* **Instrução escrita 1**
Transcreva sem nenhuma alteração os registros, do início deles até a linha que contém "Gate: 8:36 -> 7:45", incluindo essa linha.

Para isso não precisávamos de enviados especiais ao Afeganistão, bastaria chupidescar todas as matérias da Veja e usar como fonte principal os jornais americanos. Parece ser isso o que sugere o Washington Post.

Também daria para continuar contando e recontando os mortos do WTC. Isso foi feito durante algumas semanas, mas não deu muito certo porque o pessoal se enredou nos números, as pessoas começaram a lembrar dos mortos em outros atentados e acabaram fazendo uma conta de dar inveja aos nazistas: a dos mortos de todas as guerras financiadas pelos EUA. Temos os argumentos, bons argumentos, de que não se deve matar civis por causas militares e políticas, mas aí já haviam começado os bombardeios em cima dos famintos do Afeganistão. Ficou difícil chorar ao lado dos americanos. Como defender alguém que reage a um ataque com um ataque imensuravelmente maior?

Seria como dizer ao filho de 4 anos: "Vai, filhinho, vai para a escola amanhã e massacra o amiguinho que te bateu ontem, deixa a cara dele roxa."

Também poderíamos, em solidariedade aos irmãos do norte, apelar para a divulgação em massa dos alimentos que eles despejam no Afeganistão. Mas a própria ONU implorou para que parassem de jogá-los porque estavam explodindo minas e matando mais gente. Além disso, bombardear e dar alimentos está mais para aquela cena do enforcado, quando ele tem o direito a um último desejo. Essa cena de filme foi uma das mais intrigantes da minha infância. Eu sempre achava ridículo ter direito a um último desejo se a pessoa iria morrer em seguida. E se o desejo fosse viajar, sair com a namorada a cavalo? Não era real aquela oferta de último desejo, era uma farsa. Do mesmo jeito que é uma farsa dar comida e bomba, bomba e comida, comida e bomba.

Até onde podemos analisar, por melhor que seja a vontade de estar com nossos irmãos do norte, apoiá-los nesse momento crucial de ameaça de crise do fundamentalismo capitalista, não está fácil, eles também não estão ajudando muito.

Quanto a noticiar os bombardeios e o número de civis mortos, quase sempre não-confirmados pelo Pentágono, segundo a imprensa brasileira, é o mínimo que se pode fazer. As cenas das bombas e das casas destroçadas causam a impressão de que o número de mortos é maior do que o divulgado, confirmado ou não pelo Pentágono. O que acontece é que não tem gente e nem tecnologia por lá para contar os que se foram e já foram enterrados e muito menos os que estão em hospitais que, aliás, já foram bombardeados também.

Mídia flutuante

Ao contrário do que afirma o Washington Post, a imprensa brasileira tem feito uma cobertura muito "cuidada" da guerra. Não há especulações sobre um possível número maior de vítimas do que o divulgado, mas tem havido grande especulação sobre os casos de antraz que acabam, em maioria, sendo desconfirmados depois de toda aquela encenação com roupas de astronauta.

O mesmo acontece em relação às armas nucleares. A última notícia veio do próprio Bush, que tenta causar alarme anunciando que o Iraque pode querer usar uma bomba nuclear.

Como vai usar?

É possível levar uma bomba nuclear até os EUA e jogá-la por lá?

* **Conteúdo dos registros**
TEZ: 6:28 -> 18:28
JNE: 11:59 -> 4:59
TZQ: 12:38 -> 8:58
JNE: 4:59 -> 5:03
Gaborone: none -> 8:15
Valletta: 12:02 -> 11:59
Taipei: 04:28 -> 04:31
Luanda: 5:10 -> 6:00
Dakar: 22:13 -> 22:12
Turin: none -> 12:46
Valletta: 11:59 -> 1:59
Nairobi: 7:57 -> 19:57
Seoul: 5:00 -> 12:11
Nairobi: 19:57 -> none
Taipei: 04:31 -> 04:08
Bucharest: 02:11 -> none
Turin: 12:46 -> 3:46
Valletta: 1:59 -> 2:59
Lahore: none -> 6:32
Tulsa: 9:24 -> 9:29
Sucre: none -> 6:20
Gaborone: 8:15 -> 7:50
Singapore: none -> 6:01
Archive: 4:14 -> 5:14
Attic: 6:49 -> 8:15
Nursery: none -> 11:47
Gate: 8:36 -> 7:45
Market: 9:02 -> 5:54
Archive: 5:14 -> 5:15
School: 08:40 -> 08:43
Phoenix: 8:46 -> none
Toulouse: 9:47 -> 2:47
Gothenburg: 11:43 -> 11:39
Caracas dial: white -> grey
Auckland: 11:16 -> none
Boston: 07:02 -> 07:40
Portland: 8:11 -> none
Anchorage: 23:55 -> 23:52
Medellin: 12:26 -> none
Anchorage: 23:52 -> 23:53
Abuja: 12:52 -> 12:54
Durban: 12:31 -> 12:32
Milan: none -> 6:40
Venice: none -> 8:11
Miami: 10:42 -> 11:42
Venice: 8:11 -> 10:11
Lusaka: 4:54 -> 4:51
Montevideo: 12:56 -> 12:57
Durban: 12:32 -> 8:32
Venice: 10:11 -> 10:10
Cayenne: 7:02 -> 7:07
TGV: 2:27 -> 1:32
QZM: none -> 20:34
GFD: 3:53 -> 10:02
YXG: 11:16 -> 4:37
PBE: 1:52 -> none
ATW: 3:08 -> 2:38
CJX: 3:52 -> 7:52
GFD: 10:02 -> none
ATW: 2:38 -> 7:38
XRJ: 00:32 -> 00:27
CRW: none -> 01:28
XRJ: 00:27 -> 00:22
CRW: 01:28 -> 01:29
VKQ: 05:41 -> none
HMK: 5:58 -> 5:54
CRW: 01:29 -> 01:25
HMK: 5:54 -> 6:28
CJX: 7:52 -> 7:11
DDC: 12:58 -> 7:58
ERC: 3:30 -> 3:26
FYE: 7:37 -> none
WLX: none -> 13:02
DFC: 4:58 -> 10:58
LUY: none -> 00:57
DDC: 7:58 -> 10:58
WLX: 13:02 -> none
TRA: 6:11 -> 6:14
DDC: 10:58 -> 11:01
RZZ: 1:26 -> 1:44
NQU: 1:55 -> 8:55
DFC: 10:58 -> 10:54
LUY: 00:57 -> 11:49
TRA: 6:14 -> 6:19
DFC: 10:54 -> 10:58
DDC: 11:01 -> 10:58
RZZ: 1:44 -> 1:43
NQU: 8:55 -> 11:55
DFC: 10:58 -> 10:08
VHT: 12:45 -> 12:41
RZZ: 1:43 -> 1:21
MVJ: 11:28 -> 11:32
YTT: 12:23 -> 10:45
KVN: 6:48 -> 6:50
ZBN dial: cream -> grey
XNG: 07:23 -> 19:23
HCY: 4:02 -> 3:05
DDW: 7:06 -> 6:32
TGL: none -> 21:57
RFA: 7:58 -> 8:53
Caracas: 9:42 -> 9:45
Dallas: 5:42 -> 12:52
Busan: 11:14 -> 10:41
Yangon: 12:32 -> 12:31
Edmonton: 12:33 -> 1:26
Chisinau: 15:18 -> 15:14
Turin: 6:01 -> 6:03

* **Instrução escrita 2**
Copie palavra por palavra a parte do trecho sobre a cobertura da guerra no Afeganistão que vai de "O mesmo acontece" até "uma bomba nuclear.".

* **Resposta completa 1**
TEZ: 6:28 -> 18:28
JNE: 11:59 -> 4:59
TZQ: 12:38 -> 8:58
JNE: 4:59 -> 5:03
Gaborone: none -> 8:15
Valletta: 12:02 -> 11:59
Taipei: 04:28 -> 04:31
Luanda: 5:10 -> 6:00
Dakar: 22:13 -> 22:12
Turin: none -> 12:46
Valletta: 11:59 -> 1:59
Nairobi: 7:57 -> 19:57
Seoul: 5:00 -> 12:11
Nairobi: 19:57 -> none
Taipei: 04:31 -> 04:08
Bucharest: 02:11 -> none
Turin: 12:46 -> 3:46
Valletta: 1:59 -> 2:59
Lahore: none -> 6:32
Tulsa: 9:24 -> 9:29
Sucre: none -> 6:20
Gaborone: 8:15 -> 7:50
Singapore: none -> 6:01
Archive: 4:14 -> 5:14
Attic: 6:49 -> 8:15
Nursery: none -> 11:47
Gate: 8:36 -> 7:45

* **Resposta completa 2**
O mesmo acontece em relação às armas nucleares. A última notícia veio do próprio Bush, que tenta causar alarme anunciando que o Iraque pode querer usar uma bomba nuclear.